Waterdeep'e eski evlerinden aile yadigarlarını almak için gelen Darius, kendi evinde kahverengi cübbelilerden iki kişiyle karşılaşmıştı. O ikisi, eğer kimse onları aramaya çıkmadıysa, evin bodrum katında bağlı duruyorlardı. Kendisini öldürmeye çalışan bir kahverengi cübbeli şu anda hanın yer döşemesini kirletmekteydi.

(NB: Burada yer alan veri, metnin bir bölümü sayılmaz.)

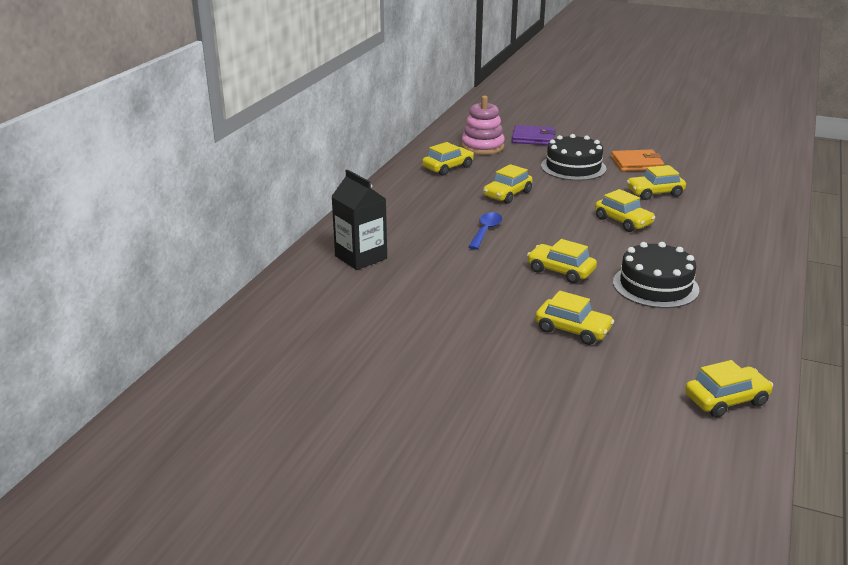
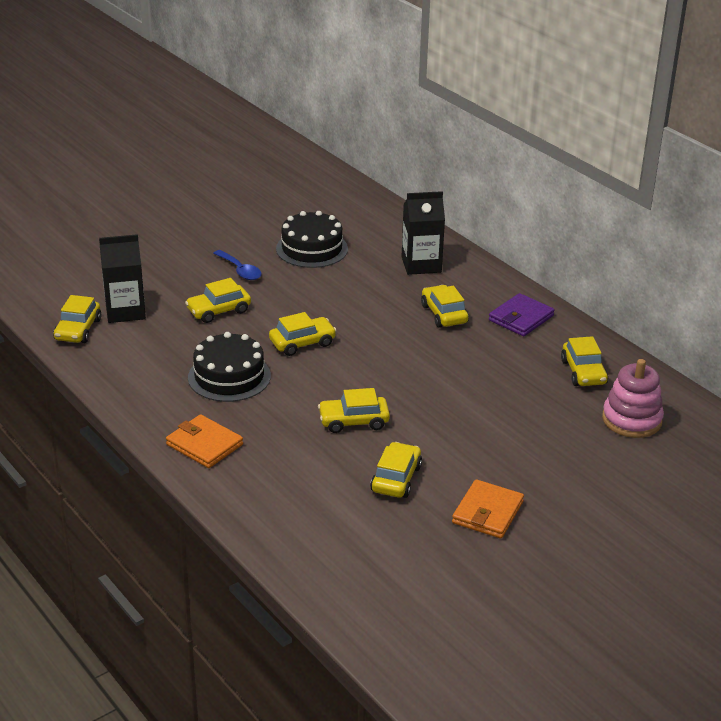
camera: 120 degrees right, 5 degrees up
(486, 231) = (410, 336): blue spoon -> blue spoon (240, 270)
(507, 194) = (479, 380): yellow car -> yellow car (444, 314)
(533, 138) = (635, 471): purple wallet -> purple wallet (521, 318)
(573, 167) = (516, 457): black cake -> black cake (312, 249)
(653, 385) = (125, 311): none -> black carton
(744, 264) = (204, 444): none -> orange wallet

Kahverengi cübbeliler bir bir kendilerini gösteriyorlardı ve teker teker savaşlarını kaybediyorlardı. Abdur'la karşılaşmak için şimdiden sabırsızlanmaya başlamıştı Darius.
Sonuçta bu şehre kadar beraber yolculuk yapmışlardı. Ve şimdi bu karşılaştıkları... Bu, ihanetti. İhanet cezalandırılmalıydı.
Büyücü duraksadı. Bu düşünceler Darius'un muydu yoksa kulağına fısıldayan sesin mi, emin değildi.
Gözlerini rünlerle bezeli hançerden ayırmadan sordu.
"Abdur nerde?"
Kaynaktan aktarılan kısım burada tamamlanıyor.